Lawsuit Regarding SSA’s Wet Signature Requirements

In May 2020, the National Federation of the Blind filed suit against SSA for its “wet signature” requirement, 20cv1160 in the District of Columbia. In July 2020, the court denied Plaintiff’s motion for preliminary injunction. The case is still pending. Read/listen to an interview regarding the suit here: federalnewsnetwork.com/

SSA’s SSI Award Rate Lowest in 20 Years

David A. Weaver, Ph.D., economist and retired Federal employee, authored the linked article regarding SSI awards being the lowest rate they have been in 20 years: Weaver Article

Maxwell v. Saul, 9th Cir., 18-35992 

In August, the 9th Cir. affirmed in part, and reversed in part, the district court’s decision affirming the denial of claimant’s application for disability insurance benefits and supplemental security income. The court considered whether two occupations was sufficient to satisfy the “significant range of work” requirement of the Medical-Vocational Guidelines of 20 C.F.R. pt. 404, subpt. P, app 2, Rules 202.00(c), 202.07. The court rejected the Commissioner of Social Security’s contention that claimant forfeited any challenge to the ALJ’s finding that she was not disabled by failing to raise the issue of significant range of work before the ALJ or Appeals Council.

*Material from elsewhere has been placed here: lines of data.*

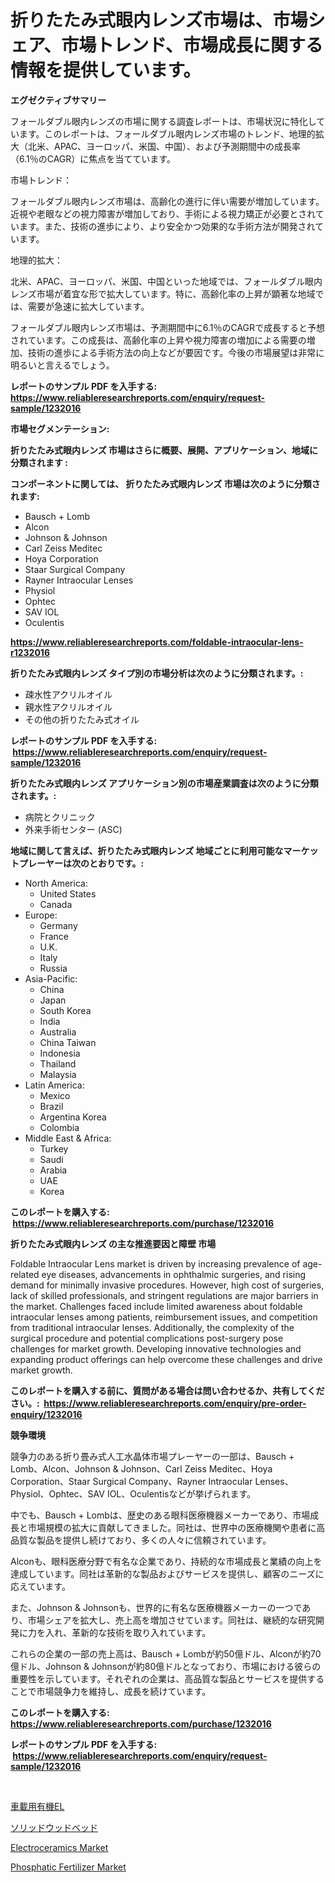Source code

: <p><h1>折りたたみ式眼内レンズ市場は、市場シェア、市場トレンド、市場成長に関する情報を提供しています。</h1></p><p><strong>エグゼクティブサマリー</strong></p>
<p><p>フォールダブル眼内レンズの市場に関する調査レポートは、市場状況に特化しています。このレポートは、フォールダブル眼内レンズ市場のトレンド、地理的拡大（北米、APAC、ヨーロッパ、米国、中国）、および予測期間中の成長率（6.1％のCAGR）に焦点を当てています。</p><p>市場トレンド：</p><p>フォールダブル眼内レンズ市場は、高齢化の進行に伴い需要が増加しています。近視や老眼などの視力障害が増加しており、手術による視力矯正が必要とされています。また、技術の進歩により、より安全かつ効果的な手術方法が開発されています。</p><p>地理的拡大：</p><p>北米、APAC、ヨーロッパ、米国、中国といった地域では、フォールダブル眼内レンズ市場が着宜な形で拡大しています。特に、高齢化率の上昇が顕著な地域では、需要が急速に拡大しています。</p><p>フォールダブル眼内レンズ市場は、予測期間中に6.1％のCAGRで成長すると予想されています。この成長は、高齢化率の上昇や視力障害の増加による需要の増加、技術の進歩による手術方法の向上などが要因です。今後の市場展望は非常に明るいと言えるでしょう。</p></p>
<p><strong>レポートのサンプル PDF を入手する: <a href="https://www.reliableresearchreports.com/enquiry/request-sample/1232016">https://www.reliableresearchreports.com/enquiry/request-sample/1232016</a></strong></p>
<p><strong>市場セグメンテーション:</strong></p>
<p><strong> 折りたたみ式眼内レンズ 市場はさらに概要、展開、アプリケーション、地域に分類されます :</strong></p>
<p><strong>コンポーネントに関しては、 折りたたみ式眼内レンズ 市場は次のように分類されます: &nbsp;</strong></p>
<p><ul><li>Bausch + Lomb</li><li>Alcon</li><li>Johnson & Johnson</li><li>Carl Zeiss Meditec</li><li>Hoya Corporation</li><li>Staar Surgical Company</li><li>Rayner Intraocular Lenses</li><li>Physiol</li><li>Ophtec</li><li>SAV IOL</li><li>Oculentis</li></ul></p>
<p><strong><a href="https://www.reliableresearchreports.com/foldable-intraocular-lens-r1232016">https://www.reliableresearchreports.com/foldable-intraocular-lens-r1232016</a></strong></p>
<p><strong> 折りたたみ式眼内レンズ タイプ別の市場分析は次のように分類されます。:</strong></p>
<p><ul><li>疎水性アクリルオイル</li><li>親水性アクリルオイル</li><li>その他の折りたたみ式オイル</li></ul></p>
<p><strong>レポートのサンプル PDF を入手する: &nbsp;<a href="https://www.reliableresearchreports.com/enquiry/request-sample/1232016">https://www.reliableresearchreports.com/enquiry/request-sample/1232016</a></strong></p>
<p><strong> 折りたたみ式眼内レンズ アプリケーション別の市場産業調査は次のように分類されます。:</strong></p>
<p><ul><li>病院とクリニック</li><li>外来手術センター (ASC)</li></ul></p>
<p><strong>地域に関して言えば、折りたたみ式眼内レンズ 地域ごとに利用可能なマーケットプレーヤーは次のとおりです。:</strong></p>
<p><ul>
    <li>
        North America:
        <ul>
            <li>United States</li>
            <li>Canada</li>
        </ul>
    </li>
    <li>
        Europe:
        <ul>
            <li>Germany</li>
            <li>France</li>
            <li>U.K.</li>
            <li>Italy</li>
            <li>Russia</li>
        </ul>
    </li>
    <li>
        Asia-Pacific:
        <ul>
            <li>China</li>
            <li>Japan</li>
            <li>South Korea</li>
            <li>India</li>
            <li>Australia</li>
            <li>China Taiwan</li>
            <li>Indonesia</li>
            <li>Thailand</li>
            <li>Malaysia</li>
        </ul>
    </li>
    <li>
        Latin America:
        <ul>
            <li>Mexico</li>
            <li>Brazil</li>
            <li>Argentina Korea</li>
            <li>Colombia</li>
        </ul>
    </li>
    <li>
        Middle East & Africa:
        <ul>
            <li>Turkey</li>
            <li>Saudi</li>
            <li>Arabia</li>
            <li>UAE</li>
            <li>Korea</li>
        </ul>
    </li>
    </ul></p>
<p><strong>このレポートを購入する: &nbsp;<a href="https://www.reliableresearchreports.com/purchase/1232016">https://www.reliableresearchreports.com/purchase/1232016</a></strong></p>
<p><strong>折りたたみ式眼内レンズ の主な推進要因と障壁 市場</strong></p>
<p><p>Foldable Intraocular Lens market is driven by increasing prevalence of age-related eye diseases, advancements in ophthalmic surgeries, and rising demand for minimally invasive procedures. However, high cost of surgeries, lack of skilled professionals, and stringent regulations are major barriers in the market. Challenges faced include limited awareness about foldable intraocular lenses among patients, reimbursement issues, and competition from traditional intraocular lenses. Additionally, the complexity of the surgical procedure and potential complications post-surgery pose challenges for market growth. Developing innovative technologies and expanding product offerings can help overcome these challenges and drive market growth.</p></p>
<p><strong>このレポートを購入する前に、質問がある場合は問い合わせるか、共有してください。:&nbsp; <a href="https://www.reliableresearchreports.com/enquiry/pre-order-enquiry/1232016">https://www.reliableresearchreports.com/enquiry/pre-order-enquiry/1232016</a></strong></p>
<p><strong>競争環境</strong></p>
<p><p>競争力のある折り畳み式人工水晶体市場プレーヤーの一部は、Bausch + Lomb、Alcon、Johnson & Johnson、Carl Zeiss Meditec、Hoya Corporation、Staar Surgical Company、Rayner Intraocular Lenses、Physiol、Ophtec、SAV IOL、Oculentisなどが挙げられます。</p><p>中でも、Bausch + Lombは、歴史のある眼科医療機器メーカーであり、市場成長と市場規模の拡大に貢献してきました。同社は、世界中の医療機関や患者に高品質な製品を提供し続けており、多くの人々に信頼されています。</p><p>Alconも、眼科医療分野で有名な企業であり、持続的な市場成長と業績の向上を達成しています。同社は革新的な製品およびサービスを提供し、顧客のニーズに応えています。</p><p>また、Johnson & Johnsonも、世界的に有名な医療機器メーカーの一つであり、市場シェアを拡大し、売上高を増加させています。同社は、継続的な研究開発に力を入れ、革新的な技術を取り入れています。</p><p>これらの企業の一部の売上高は、Bausch + Lombが約50億ドル、Alconが約70億ドル、Johnson & Johnsonが約80億ドルとなっており、市場における彼らの重要性を示しています。それぞれの企業は、高品質な製品とサービスを提供することで市場競争力を維持し、成長を続けています。</p></p>
<p><strong>このレポートを購入する: &nbsp; <a href="https://www.reliableresearchreports.com/purchase/1232016">https://www.reliableresearchreports.com/purchase/1232016</a></strong></p>
<p><strong>レポートのサンプル PDF を入手する: &nbsp;<a href="https://www.reliableresearchreports.com/enquiry/request-sample/1232016">https://www.reliableresearchreports.com/enquiry/request-sample/1232016</a></strong><strong></strong></p>
<p>&nbsp;</p>
<p><p><a href="https://medium.com/@trevawiszk20231/%E8%87%AA%E5%8B%95%E8%BB%8A%E7%94%A8%E3%81%AEoled%E5%B8%82%E5%A0%B4%E3%81%AE%E3%83%88%E3%83%AC%E3%83%B3%E3%83%89%E3%81%A8%E5%B8%82%E5%A0%B4%E5%88%86%E6%9E%90%E3%81%AF-2024%E5%B9%B4%E3%81%8B%E3%82%892031%E5%B9%B4%E3%81%BE%E3%81%A7%E3%81%AE%E6%9C%9F%E9%96%93%E3%81%AB%E4%BA%88%E6%B8%AC%E3%81%95%E3%82%8C%E3%81%A6%E3%81%84%E3%81%BE%E3%81%99-9dfa2e8a30f0">車載用有機EL</a></p><p><a href="https://medium.com/@charityrice70/2024%E5%B9%B4%E3%81%8B%E3%82%892031%E5%B9%B4%E3%81%BE%E3%81%A7%E3%81%AE%E6%9C%9F%E9%96%93%E3%81%AB%E4%BA%88%E6%B8%AC%E3%81%95%E3%82%8C%E3%82%8B-%E3%82%BD%E3%83%AA%E3%83%83%E3%83%89%E3%82%A6%E3%83%83%E3%83%89%E3%83%99%E3%83%83%E3%83%89%E3%81%AE%E5%B8%82%E5%A0%B4%E5%8B%95%E5%90%91%E3%81%A8%E5%B8%82%E5%A0%B4%E5%88%86%E6%9E%90-2285ecfe2075">ソリッドウッドベッド</a></p><p><a href="https://www.linkedin.com/pulse/electroceramics-market-challenges-opportunities-growth-2yl9e?trackingId=q5wvgjPPzMG9WanD3EY8iA%3D%3D">Electroceramics Market</a></p><p><a href="https://www.linkedin.com/pulse/insights-phosphatic-fertilizer-market-size-analysing-ybvqe?trackingId=bl2GBAqAz28sLk3e0eY1mQ%3D%3D">Phosphatic Fertilizer Market</a></p></p>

Previously, in Lounsburry, the court held that for the ALJ to find the Plaintiff has transferrable skills to a “significant range of work,” more than 1 job must be identified. Now, the court held that two occupations also did not constitute a “significant range of work,” and were insufficient to satisfy Rule 202.00(c)’s requirement.  The panel held further that because claimant’s skills were readily transferrable to only two occupations, the ALJ erred in concluding that she was not disabled.  The panel reversed in part and remanded with instructions for calculation and payment of benefits for the period after claimant reached 55 years of age.

A bright-light rule for the number of jobs required to constitute a significant range was not established.